:: Records for the task ::

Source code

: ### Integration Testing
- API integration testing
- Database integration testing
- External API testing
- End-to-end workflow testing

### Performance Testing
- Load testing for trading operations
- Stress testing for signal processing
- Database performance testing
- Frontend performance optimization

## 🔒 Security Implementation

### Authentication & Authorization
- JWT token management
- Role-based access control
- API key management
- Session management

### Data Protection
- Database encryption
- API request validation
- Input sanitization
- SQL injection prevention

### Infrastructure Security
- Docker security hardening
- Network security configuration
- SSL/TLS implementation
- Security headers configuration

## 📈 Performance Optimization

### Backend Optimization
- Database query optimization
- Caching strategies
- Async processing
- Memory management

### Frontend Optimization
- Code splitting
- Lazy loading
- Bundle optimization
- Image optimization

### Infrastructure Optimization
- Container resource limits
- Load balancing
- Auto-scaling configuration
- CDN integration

:::

Prompt
Repeat the records verbatim from the start through the line with "- Memory management", including that line.

Result below
Source code

: ### Integration Testing
- API integration testing
- Database integration testing
- External API testing
- End-to-end workflow testing

### Performance Testing
- Load testing for trading operations
- Stress testing for signal processing
- Database performance testing
- Frontend performance optimization

## 🔒 Security Implementation

### Authentication & Authorization
- JWT token management
- Role-based access control
- API key management
- Session management

### Data Protection
- Database encryption
- API request validation
- Input sanitization
- SQL injection prevention

### Infrastructure Security
- Docker security hardening
- Network security configuration
- SSL/TLS implementation
- Security headers configuration

## 📈 Performance Optimization

### Backend Optimization
- Database query optimization
- Caching strategies
- Async processing
- Memory management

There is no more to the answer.